» Available data
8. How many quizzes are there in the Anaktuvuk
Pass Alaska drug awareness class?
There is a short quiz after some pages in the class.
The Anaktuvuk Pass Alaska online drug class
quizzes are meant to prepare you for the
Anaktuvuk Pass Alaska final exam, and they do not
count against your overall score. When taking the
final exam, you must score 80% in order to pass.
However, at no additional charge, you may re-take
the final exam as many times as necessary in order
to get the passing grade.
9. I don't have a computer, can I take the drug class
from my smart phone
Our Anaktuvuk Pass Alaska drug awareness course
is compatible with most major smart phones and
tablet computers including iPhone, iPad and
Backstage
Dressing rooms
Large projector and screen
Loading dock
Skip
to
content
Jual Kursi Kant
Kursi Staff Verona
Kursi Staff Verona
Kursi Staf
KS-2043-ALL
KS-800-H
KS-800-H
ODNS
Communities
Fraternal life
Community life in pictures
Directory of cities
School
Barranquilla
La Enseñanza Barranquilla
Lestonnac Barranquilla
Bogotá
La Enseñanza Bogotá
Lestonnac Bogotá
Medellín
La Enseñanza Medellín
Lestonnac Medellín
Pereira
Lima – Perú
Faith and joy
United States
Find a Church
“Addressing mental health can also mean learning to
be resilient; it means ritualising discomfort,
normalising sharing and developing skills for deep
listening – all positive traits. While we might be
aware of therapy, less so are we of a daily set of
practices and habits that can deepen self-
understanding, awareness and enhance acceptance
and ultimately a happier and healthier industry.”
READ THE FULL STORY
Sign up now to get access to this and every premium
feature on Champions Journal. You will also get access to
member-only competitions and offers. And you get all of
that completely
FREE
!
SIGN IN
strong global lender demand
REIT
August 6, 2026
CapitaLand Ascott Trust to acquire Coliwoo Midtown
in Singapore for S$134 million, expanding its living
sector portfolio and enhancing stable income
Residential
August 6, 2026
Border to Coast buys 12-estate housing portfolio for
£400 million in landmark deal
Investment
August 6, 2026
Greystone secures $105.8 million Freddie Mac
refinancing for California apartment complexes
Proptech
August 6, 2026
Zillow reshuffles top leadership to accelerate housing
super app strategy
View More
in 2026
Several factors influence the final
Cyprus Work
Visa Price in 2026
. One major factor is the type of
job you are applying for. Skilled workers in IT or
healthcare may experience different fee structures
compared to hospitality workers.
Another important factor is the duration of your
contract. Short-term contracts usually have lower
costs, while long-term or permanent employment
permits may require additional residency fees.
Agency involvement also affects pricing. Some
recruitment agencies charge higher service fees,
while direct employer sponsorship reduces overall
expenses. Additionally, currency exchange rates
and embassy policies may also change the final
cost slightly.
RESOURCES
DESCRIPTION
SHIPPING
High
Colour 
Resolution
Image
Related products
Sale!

» What to produce
Copy out the rows word for word, starting with their first line and going on through the line with "count against your".

» Exercise response
8. How many quizzes are there in the Anaktuvuk
Pass Alaska drug awareness class?
There is a short quiz after some pages in the class.
The Anaktuvuk Pass Alaska online drug class
quizzes are meant to prepare you for the
Anaktuvuk Pass Alaska final exam, and they do not
count against your overall score. When taking the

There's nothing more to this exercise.